** TO-DO ITEM **
Please return the text of every row below word for word, leaving out the pictures.

** TASK DATA **
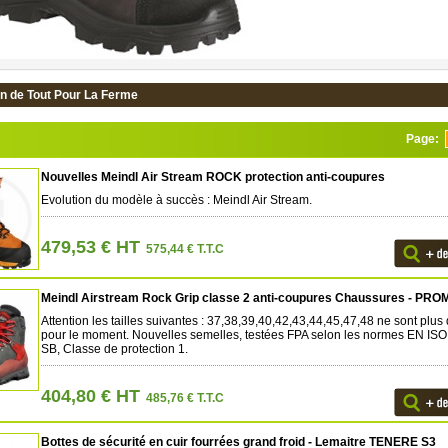
on de Tout Pour La Ferme
Page:
Nouvelles Meindl Air Stream ROCK protection anti-coupures
Evolution du modèle à succès : Meindl Air Stream.
479,53 € HT
575,44 € T.T.C
Meindl Airstream Rock Grip classe 2 anti-coupures Chaussures - PR
Attention les tailles suivantes : 37,38,39,40,42,43,44,45,47,48 ne sont plus
pour le moment. Nouvelles semelles, testées FPA selon les normes EN ISO
SB, Classe de protection 1.
404,80 € HT
485,76 € T.T.C
Bottes de sécurité en cuir fourrées grand froid - Lemaitre TENERE S3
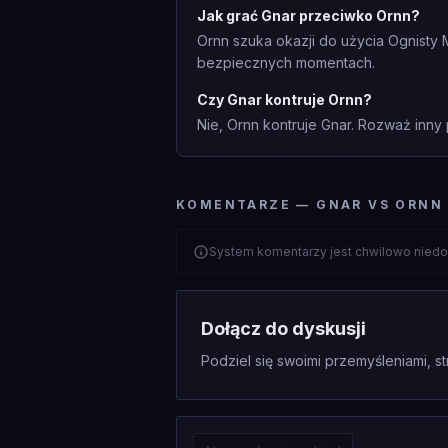
Jak grać Gnar przeciwko Ornn?
Ornn szuka okazji do użycia Ognisty M
bezpiecznych momentach.
Czy Gnar kontruje Ornn?
Nie, Ornn kontruje Gnar. Rozważ inny p
KOMENTARZE — GNAR VS ORNN
System komentarzy jest chwilowo niedo
Dołącz do dyskusji
Podziel się swoimi przemyśleniami, st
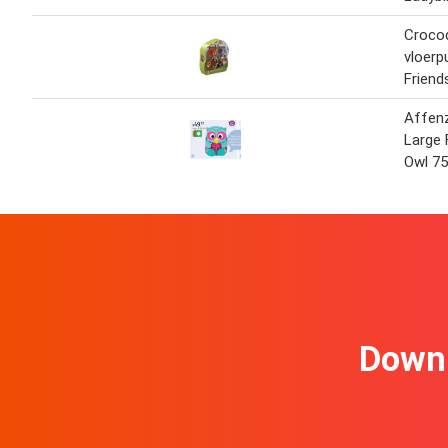
Crocod
vloerp
Friend
Affen
Large 
Owl 7
Downl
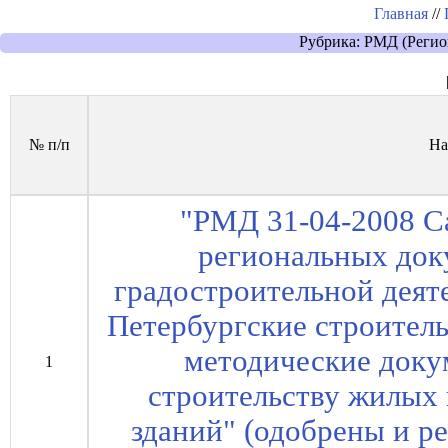
Главная
//
Рубрика: РМД (Регио
№ п/п
На
"РМД 31-04-2008 С
региональных док
градостроительной деят
Петербургские строител
методические доку
1
строительству жилых
зданий" (одобрены и 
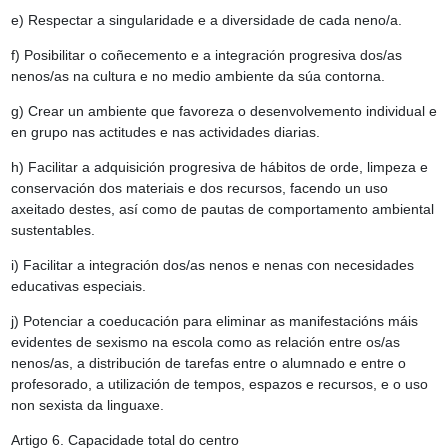
e) Respectar a singularidade e a diversidade de cada neno/a.
f) Posibilitar o coñecemento e a integración progresiva dos/as
nenos/as na cultura e no medio ambiente da súa contorna.
g) Crear un ambiente que favoreza o desenvolvemento individual e
en grupo nas actitudes e nas actividades diarias.
h) Facilitar a adquisición progresiva de hábitos de orde, limpeza e
conservación dos materiais e dos recursos, facendo un uso
axeitado destes, así como de pautas de comportamento ambiental
sustentables.
i) Facilitar a integración dos/as nenos e nenas con necesidades
educativas especiais.
j) Potenciar a coeducación para eliminar as manifestacións máis
evidentes de sexismo na escola como as relación entre os/as
nenos/as, a distribución de tarefas entre o alumnado e entre o
profesorado, a utilización de tempos, espazos e recursos, e o uso
non sexista da linguaxe.
Artigo 6. Capacidade total do centro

** EXERCISE ANSWER **
on de Tout Pour La Ferme
Page:
Nouvelles Meindl Air Stream ROCK protection anti-coupures
Evolution du modèle à succès : Meindl Air Stream.
479,53 € HT
575,44 € T.T.C
Meindl Airstream Rock Grip classe 2 anti-coupures Chaussures - PR
Attention les tailles suivantes : 37,38,39,40,42,43,44,45,47,48 ne sont plus
pour le moment. Nouvelles semelles, testées FPA selon les normes EN ISO
SB, Classe de protection 1.
404,80 € HT
485,76 € T.T.C
Bottes de sécurité en cuir fourrées grand froid - Lemaitre TENERE S3
Jak grać Gnar przeciwko Ornn?
Ornn szuka okazji do użycia Ognisty M
bezpiecznych momentach.
Czy Gnar kontruje Ornn?
Nie, Ornn kontruje Gnar. Rozważ inny p
KOMENTARZE — GNAR VS ORNN
System komentarzy jest chwilowo niedo
Dołącz do dyskusji
Podziel się swoimi przemyśleniami, st
Crocod
vloerp
Friend
Affen
Large 
Owl 7
Downl
Главная
//
Рубрика: РМД (Регио
№ п/п
На
"РМД 31-04-2008 С
региональных док
градостроительной деят
Петербургские строител
методические доку
1
строительству жилых
зданий" (одобрены и 
e) Respectar a singularidade e a diversidade de cada neno/a.
f) Posibilitar o coñecemento e a integración progresiva dos/as
nenos/as na cultura e no medio ambiente da súa contorna.
g) Crear un ambiente que favoreza o desenvolvemento individual e
en grupo nas actitudes e nas actividades diarias.
h) Facilitar a adquisición progresiva de hábitos de orde, limpeza e
conservación dos materiais e dos recursos, facendo un uso
axeitado destes, así como de pautas de comportamento ambiental
sustentables.
i) Facilitar a integración dos/as nenos e nenas con necesidades
educativas especiais.
j) Potenciar a coeducación para eliminar as manifestacións máis
evidentes de sexismo na escola como as relación entre os/as
nenos/as, a distribución de tarefas entre o alumnado e entre o
profesorado, a utilización de tempos, espazos e recursos, e o uso
non sexista da linguaxe.
Artigo 6. Capacidade total do centro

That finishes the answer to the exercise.